Элен оперлась об одну из ионических капителей у двери в гостиную.
— Как ты могла, Женевьева?! — простонала она. — Виктор…
— Не будет в восторге, — удрученно закончила за нее Женевьева. — Мне очень жаль, Элен, но я не могла поступить иначе Вы же помните, что у Латуров не принято разлучать семьи Не знаю еще, что за этим стоит, но собираюсь все выяснить, прежде чем вернется папа. Мне придется защищаться всеми доступными способами.
— Но у меня же сегодня прием, — простонала Элен. — Если Виктор разбушуется, весь дом будет стоять на ушах, и у меня начнется мигрень.
— Элен, прошу вас. — Женевьева бережно взяла ее за руку и повела к двери. — Не расстраивайте себя. Вы же знаете, что вам это вредно. Почему бы вам немного не полежать?
— Наверное, действительно это лучше всего, — согласилась Элен и жалобно призналась:
— Если Виктор узнает, что я неважно себя чувствую, может, не станет меня беспокоить. Элиза, ты проследишь за приготовлениями к вечеру? Я хотела сама расставить цветы в бальном зале, но у тебя такой тонкий вкус… — и Элен улыбнулась с такой мольбой в глазах, что это тронуло даже старшую падчерицу.

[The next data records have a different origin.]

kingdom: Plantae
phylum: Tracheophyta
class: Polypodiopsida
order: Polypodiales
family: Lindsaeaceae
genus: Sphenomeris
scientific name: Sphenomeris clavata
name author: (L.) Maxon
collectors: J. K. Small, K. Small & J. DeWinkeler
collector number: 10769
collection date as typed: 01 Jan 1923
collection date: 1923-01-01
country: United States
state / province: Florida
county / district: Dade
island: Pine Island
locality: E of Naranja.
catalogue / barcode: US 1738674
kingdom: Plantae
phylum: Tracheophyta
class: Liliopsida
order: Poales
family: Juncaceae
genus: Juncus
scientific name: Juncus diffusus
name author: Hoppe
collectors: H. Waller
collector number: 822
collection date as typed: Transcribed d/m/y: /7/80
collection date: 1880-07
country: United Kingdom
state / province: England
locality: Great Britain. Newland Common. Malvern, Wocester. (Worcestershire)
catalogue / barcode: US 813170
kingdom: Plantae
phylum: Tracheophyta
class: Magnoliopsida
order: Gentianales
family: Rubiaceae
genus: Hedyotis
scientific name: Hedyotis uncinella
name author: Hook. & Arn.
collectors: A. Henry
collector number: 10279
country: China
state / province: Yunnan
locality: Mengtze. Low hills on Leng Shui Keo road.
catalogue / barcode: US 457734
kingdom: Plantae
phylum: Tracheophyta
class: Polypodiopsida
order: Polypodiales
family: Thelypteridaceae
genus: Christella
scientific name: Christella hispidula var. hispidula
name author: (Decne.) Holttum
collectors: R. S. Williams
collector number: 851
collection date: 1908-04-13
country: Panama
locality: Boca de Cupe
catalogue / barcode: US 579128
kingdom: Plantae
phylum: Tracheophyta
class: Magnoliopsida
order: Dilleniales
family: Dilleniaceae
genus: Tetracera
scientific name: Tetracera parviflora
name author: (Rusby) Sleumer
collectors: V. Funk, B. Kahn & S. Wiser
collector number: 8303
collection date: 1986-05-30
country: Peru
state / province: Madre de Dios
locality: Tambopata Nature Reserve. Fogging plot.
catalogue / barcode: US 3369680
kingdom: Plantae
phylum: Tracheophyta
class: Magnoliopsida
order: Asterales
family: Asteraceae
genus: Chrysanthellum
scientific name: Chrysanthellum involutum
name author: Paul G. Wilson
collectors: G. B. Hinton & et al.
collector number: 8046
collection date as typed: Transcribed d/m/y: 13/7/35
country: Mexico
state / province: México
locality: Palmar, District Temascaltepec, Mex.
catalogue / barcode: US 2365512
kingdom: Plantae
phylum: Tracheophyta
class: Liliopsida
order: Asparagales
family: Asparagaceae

— Конечно, — успокоила ее Элиза, — вам нужно прилечь и набраться сил. Я обо всем позабочусь, и насчет этого инцидента вам тоже не стоит тревожиться, — решительным жестом она словно бы отвела от Элен грядущие неприятности из-за беспардонного вмешательства Женевьевы в аферу управляющего. — Когда папа вернется, мы все постараемся не попадаться ему на глаза… Кроме сестренки, разумеется. В конце концов, это она раздула пламя — ей и отвечать.
— А когда это я уклонялась от ответственности? — Женевьева слабо улыбнулась. — Я виновата и честно это признаю.
Тем не менее и вы должны признать мое право защищаться.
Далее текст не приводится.